İran’daki “Humeyni devrimi” denilen felaketin ilk günlerinde Tahran’dan haber geçebilen muhabirlerin anlattıklarına inanmak zordu: Ellerinde bir ucu ilmikli iplerle caddelerde azgın kurt sürüleri gibi koşarak dolaşan Humeyni yandaşı güruhların içinden biri “Tutun, tutun, kaçmasın zındık!” diye bağırdı mı, işaret edilen kurbanın işi bitikti. Tek sözcükle savunma yapmasına izin verilmeden en yakın ağaç dalına asılıyordu beş on saniyede. Her idam çirkindir ama o olaydaki iğrençlik ölümde değil, uygulayanların attıkları kahkahalardaydı. Ağaç altında hemcinsini bacaklarına sarılarak kaldıran, boynuna ilmik geçiren, ipin ucunu elbirliğiyle çeken herkesin ağzı kulaklarına varıyordu. Ve meydanın birkaç yerinde seyirciler tarafından da alkışlanarak aynı anda yaşanmaktaydı bu olay. Adına Linç Festivali diyebilirdiniz.

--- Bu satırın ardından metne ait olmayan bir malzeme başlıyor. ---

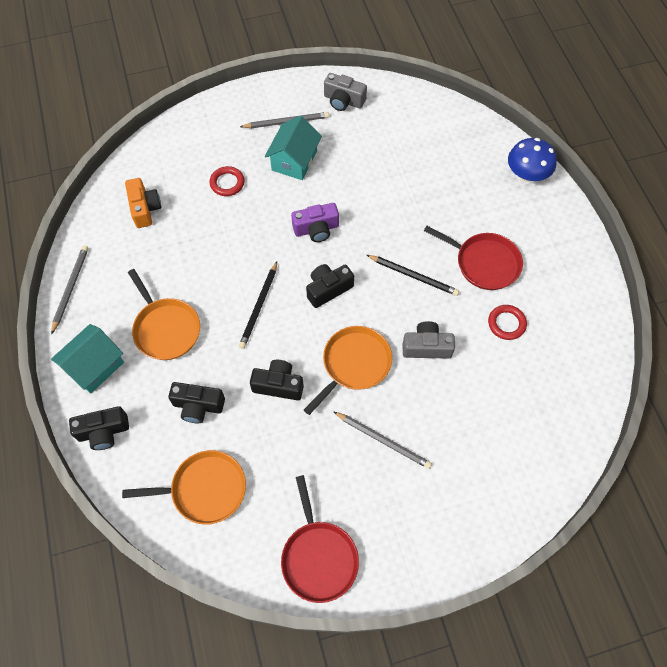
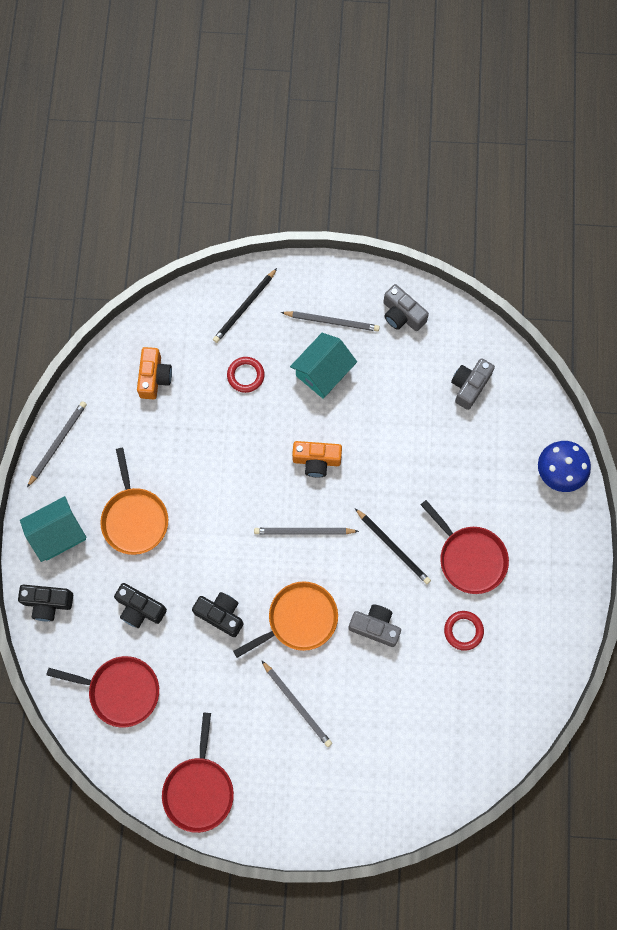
camera: 20 degrees right, 10 degrees up
(205, 489) = (121, 691): orange pan -> red pan
(259, 306) = (230, 526): black pencil -> black pencil (244, 307)
(316, 229) = (316, 460): purple camera -> orange camera
(328, 289) = (303, 532): black camera -> grey pencil
(422, 134) = (469, 386): none -> grey camera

Bizim gazetenin yayımladığı fotoğrafları kim seçiyorsa (Okan Sarıkaya mı?) işini iyi yapıyor. Çoğu etkileyici şeyler. Dün son sayfadaki “İznik Gölü” tablosunu kesip duvara bantladım. Ama kafamdaki “ruh zehirlediği halde silinemeyen” şeylerin sayısı da ikiye çıktı o başarılı arkadaşın sayesinde.  Geçen pazar günü baş sayfamızı cehennem kapısına çeviren fotoğraftan söz ediyorum: Üstlerine Amerikalıların turuncu renkli mahkum elbisesi giydirilmiş beş adam diz çökmüş; elleri arkadan bağlı. (Birine adam demek yanlış olabilir; çocuk yaşta görünüyor).

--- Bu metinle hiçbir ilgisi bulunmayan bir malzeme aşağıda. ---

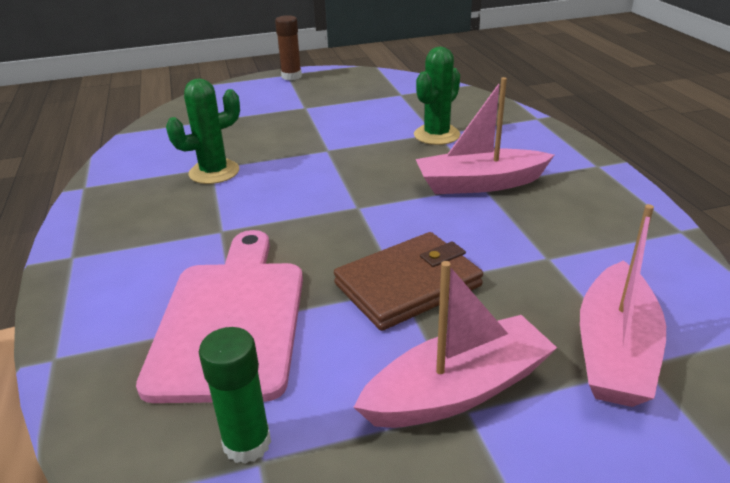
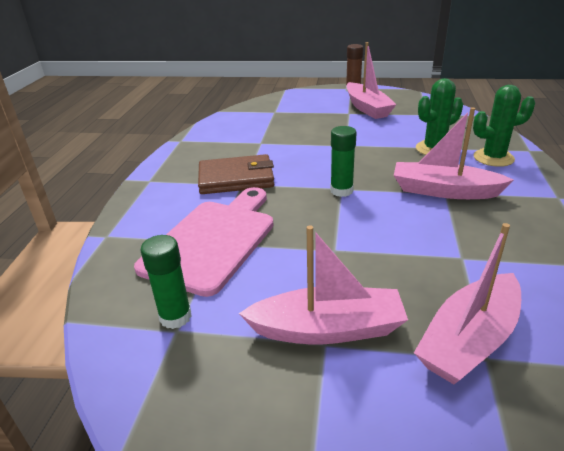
camera: 25 degrees right, 0 degrees up
(214, 172) = (261, 146): green cactus -> green cactus (493, 158)
(325, 97) = (367, 108): none -> pink boat
(361, 210) = (341, 191): none -> green glue stick
(408, 285) = (340, 249): brown wallet -> brown wallet (236, 178)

Arkalarında kamuflaj üniformalı beş çocuk. Yaşları 10-12 arasında, resmî adları “Halife’nin Yavru Aslanları”. Ağızları açık. Önlerindekilere hakaret sloganları atıyorlar. Ellerindeki tabancaları havaya kaldırmışlar, Hürriyet Heykeli pozunda. Biri İngiliz, biri Türkiye’den gitme Kürt. Karede görülmeyen komutanları da çocuk. Birkaç saniye sonra onun vereceği komutla mahkumların kafalarına kurşun sıkacaklar… Yarabbi, yanıt bulamıyorum. Böyle bir şeyi hangi melun akıl eder, hangi iblis uygulatır? Sizden de istirhamım var: Lütfen bana bir neden duyurun türümüzden iğrenmemek için.